--- Source text ---
So is the effective security routine not more than a fairy tale for the small players, and only international enterprises can afford it? No, cybersecurity isn’t a luxury but a necessity, so it should be accessible to all. And there is a way to achieve it.

Boring Stats Part

No, we don’t want to scare you. We just want to toss some facts your way.

  • An average of 10,000 daily brute force attacks were identified in a data pool of 136 million SaaS security events leveraged by 2,100 SMBs. Primary threat actors: China and Russia.
  • This research found that 43% of all the analyzed cyber attacks were targeted at small businesses, while only 14% of them were able to identify and mitigate the threats.
  • 91% of SMBs were aware of risks and inability to cover financial losses after a cyber attack, yet still didn’t purchase cyber liability insurance.
  • Having analyzed the past two years, researchers encountered that the rate of attacks against SMBs increased by 150%.

What’s more, adversaries create and share malware strains in what’s called Ransomware-as-a-Service (RaaS). Now, a bad guy doesn’t have to be good at coding himself; he can simply buy such a “service” and hijack anyone’s digital infrastructure. In turn, “ransomware service providers” sometimes end up having full-fledged offices, regular updates, and call centers, i.e., everything to ensure a smooth cybercrime experience for their clients.

So who do you think an angry wolf will eat first — a big and dangerous bear or a tiny fluffy sheep?

The crime economy is quite straightforward. It’s a simple retail versus wholesale concept. You can have many sources of smaller income (attacking SMBs) or one big source, which is harder and more expensive to get.

Naturally, crowds of smaller wolves of a dark cyber market choose to attack millions of SMBs in bulk. They know that such victims are less likely to pay for data recovery to digital forensics specialists or waste time filing lawsuits. Their business operation is crucial for survival, so small businesses are also more likely to pay ransoms.

The good news is that cybersecurity for SMBs doesn’t necessarily cost a king’s ransom (forgive us the pun). Let’s find out how you can establish efficient security controls without spending a fortune.

Cybersecurity for SMB: Getting Started

A small cybersecurity team should nevertheless encompass the whole scale of the cybersecurity process. Even if it consists of two people, let them be a blue and a red teamer. No matter how many employees you have, it is important to have visibility of the whole network while also maintaining the visibility of threats and having proper mitigation playbooks in place.

Try optimizing your cybersecurity team with these four simple yet effective steps.

Step 1. Shaping a Cybersecurity Strategy

Before formulating any risk mitigation strategy and tactics, review your business context:

  • How many digital assets do you have?
  • What is your architectural infrastructure?
  • What policies are compulsory for implementation (e.g., GDPR, PCI DSS, NIST)

Remember that the more isn’t always better. Buying as many security tools as you can might not do the trick. You have to clearly understand why you need every solution, what its value is for your company, and remember to double-check if your team knows how to use the tool properly. Being smart about the organization of your security operations will help you cover all the required threat detection and response stages without spending all the money in the world.
---
Answer these questions from the text on cybersecurity for small businesses:
1. By what percentage did the rate of attacks against SMBs increase over the two years the researchers analyzed?
2. What is the name for the arrangement in which adversaries create and share malware strains?
3. How many steps does the text offer for optimizing a cybersecurity team?
The entries that follow come from a separate source.
--- Excerpted data ---
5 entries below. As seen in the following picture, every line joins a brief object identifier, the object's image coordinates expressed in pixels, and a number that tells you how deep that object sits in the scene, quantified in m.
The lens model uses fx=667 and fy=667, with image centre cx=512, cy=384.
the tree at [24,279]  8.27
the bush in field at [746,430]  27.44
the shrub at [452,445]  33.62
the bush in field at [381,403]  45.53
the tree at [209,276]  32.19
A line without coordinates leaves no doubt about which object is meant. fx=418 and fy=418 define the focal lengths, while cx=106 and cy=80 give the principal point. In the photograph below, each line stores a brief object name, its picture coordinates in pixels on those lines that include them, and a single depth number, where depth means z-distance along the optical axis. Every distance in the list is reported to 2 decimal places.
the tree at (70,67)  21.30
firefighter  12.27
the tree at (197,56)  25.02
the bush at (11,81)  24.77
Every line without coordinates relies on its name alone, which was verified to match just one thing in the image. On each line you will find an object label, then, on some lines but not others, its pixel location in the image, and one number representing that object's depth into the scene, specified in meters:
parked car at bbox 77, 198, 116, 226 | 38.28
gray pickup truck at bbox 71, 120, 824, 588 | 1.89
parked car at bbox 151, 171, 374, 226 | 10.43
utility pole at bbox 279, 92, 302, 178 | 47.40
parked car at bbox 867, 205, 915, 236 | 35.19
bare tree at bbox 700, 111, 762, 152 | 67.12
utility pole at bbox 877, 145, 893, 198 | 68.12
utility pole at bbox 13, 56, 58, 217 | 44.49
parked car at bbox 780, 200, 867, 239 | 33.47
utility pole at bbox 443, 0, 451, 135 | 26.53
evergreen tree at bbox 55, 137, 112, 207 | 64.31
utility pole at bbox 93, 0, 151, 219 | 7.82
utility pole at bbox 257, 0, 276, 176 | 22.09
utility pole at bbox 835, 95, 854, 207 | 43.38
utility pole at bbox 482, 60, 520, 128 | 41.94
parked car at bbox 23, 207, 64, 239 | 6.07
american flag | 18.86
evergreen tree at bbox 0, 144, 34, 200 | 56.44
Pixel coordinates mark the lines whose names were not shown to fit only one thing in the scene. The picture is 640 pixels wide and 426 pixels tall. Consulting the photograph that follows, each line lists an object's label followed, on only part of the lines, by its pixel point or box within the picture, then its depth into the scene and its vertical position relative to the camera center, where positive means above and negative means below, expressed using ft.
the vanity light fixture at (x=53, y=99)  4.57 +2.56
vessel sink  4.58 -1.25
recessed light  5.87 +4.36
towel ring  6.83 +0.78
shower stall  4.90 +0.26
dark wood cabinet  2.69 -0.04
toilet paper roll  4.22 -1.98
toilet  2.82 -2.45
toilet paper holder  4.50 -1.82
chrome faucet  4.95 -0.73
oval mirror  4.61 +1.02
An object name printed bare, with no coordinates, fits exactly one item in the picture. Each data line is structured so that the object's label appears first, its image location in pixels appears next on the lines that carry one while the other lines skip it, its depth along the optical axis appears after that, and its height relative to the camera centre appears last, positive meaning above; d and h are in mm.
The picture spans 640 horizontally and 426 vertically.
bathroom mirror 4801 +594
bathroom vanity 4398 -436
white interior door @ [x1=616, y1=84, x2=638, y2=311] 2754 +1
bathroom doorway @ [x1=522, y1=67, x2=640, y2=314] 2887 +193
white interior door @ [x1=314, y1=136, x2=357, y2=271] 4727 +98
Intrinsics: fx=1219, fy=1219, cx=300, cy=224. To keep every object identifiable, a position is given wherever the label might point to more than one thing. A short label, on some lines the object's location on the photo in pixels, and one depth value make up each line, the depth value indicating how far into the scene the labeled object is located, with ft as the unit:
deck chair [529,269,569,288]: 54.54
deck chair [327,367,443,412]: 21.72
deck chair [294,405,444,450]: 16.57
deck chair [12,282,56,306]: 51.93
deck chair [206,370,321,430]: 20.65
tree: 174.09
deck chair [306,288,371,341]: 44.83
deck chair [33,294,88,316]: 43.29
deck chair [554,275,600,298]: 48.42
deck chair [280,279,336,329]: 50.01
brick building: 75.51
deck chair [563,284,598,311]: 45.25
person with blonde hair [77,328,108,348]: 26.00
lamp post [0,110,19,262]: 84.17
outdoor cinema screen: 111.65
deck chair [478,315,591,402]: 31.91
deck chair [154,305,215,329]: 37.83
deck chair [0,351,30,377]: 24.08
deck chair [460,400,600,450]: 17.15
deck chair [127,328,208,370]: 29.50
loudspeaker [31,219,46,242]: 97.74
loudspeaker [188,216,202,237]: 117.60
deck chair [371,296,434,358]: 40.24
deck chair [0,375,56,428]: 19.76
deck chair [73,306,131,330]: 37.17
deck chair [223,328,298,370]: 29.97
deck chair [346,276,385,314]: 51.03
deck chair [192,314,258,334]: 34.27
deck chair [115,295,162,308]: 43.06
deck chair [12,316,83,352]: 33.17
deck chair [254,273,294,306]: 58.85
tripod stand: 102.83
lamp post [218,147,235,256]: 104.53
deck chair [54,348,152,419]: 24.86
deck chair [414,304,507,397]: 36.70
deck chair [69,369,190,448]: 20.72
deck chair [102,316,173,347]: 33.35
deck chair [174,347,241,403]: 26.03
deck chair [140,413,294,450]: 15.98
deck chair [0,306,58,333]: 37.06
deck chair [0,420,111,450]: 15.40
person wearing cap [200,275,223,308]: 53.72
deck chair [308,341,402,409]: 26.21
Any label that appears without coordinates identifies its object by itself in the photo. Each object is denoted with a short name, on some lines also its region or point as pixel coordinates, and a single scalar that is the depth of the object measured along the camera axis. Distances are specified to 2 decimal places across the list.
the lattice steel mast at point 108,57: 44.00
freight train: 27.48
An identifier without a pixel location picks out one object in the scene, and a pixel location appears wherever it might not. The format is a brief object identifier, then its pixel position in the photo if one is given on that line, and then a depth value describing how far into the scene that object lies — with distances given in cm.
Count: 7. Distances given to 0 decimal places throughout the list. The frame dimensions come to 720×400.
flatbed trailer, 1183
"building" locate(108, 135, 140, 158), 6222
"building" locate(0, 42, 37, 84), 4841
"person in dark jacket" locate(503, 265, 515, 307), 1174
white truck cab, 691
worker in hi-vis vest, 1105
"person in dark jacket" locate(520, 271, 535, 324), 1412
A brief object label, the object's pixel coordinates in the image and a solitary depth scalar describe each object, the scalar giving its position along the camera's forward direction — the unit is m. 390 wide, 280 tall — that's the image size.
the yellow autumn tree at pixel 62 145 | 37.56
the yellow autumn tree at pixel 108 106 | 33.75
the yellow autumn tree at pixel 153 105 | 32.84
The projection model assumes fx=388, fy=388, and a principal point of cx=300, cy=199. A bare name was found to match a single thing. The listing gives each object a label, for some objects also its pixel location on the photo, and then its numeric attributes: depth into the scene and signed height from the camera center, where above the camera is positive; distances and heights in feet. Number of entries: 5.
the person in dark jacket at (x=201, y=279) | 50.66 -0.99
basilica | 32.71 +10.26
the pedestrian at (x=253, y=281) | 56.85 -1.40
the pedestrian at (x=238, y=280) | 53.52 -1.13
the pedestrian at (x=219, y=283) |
---
• [Your solution]:
1. 150%
2. Ransomware-as-a-Service (RaaS)
3. Four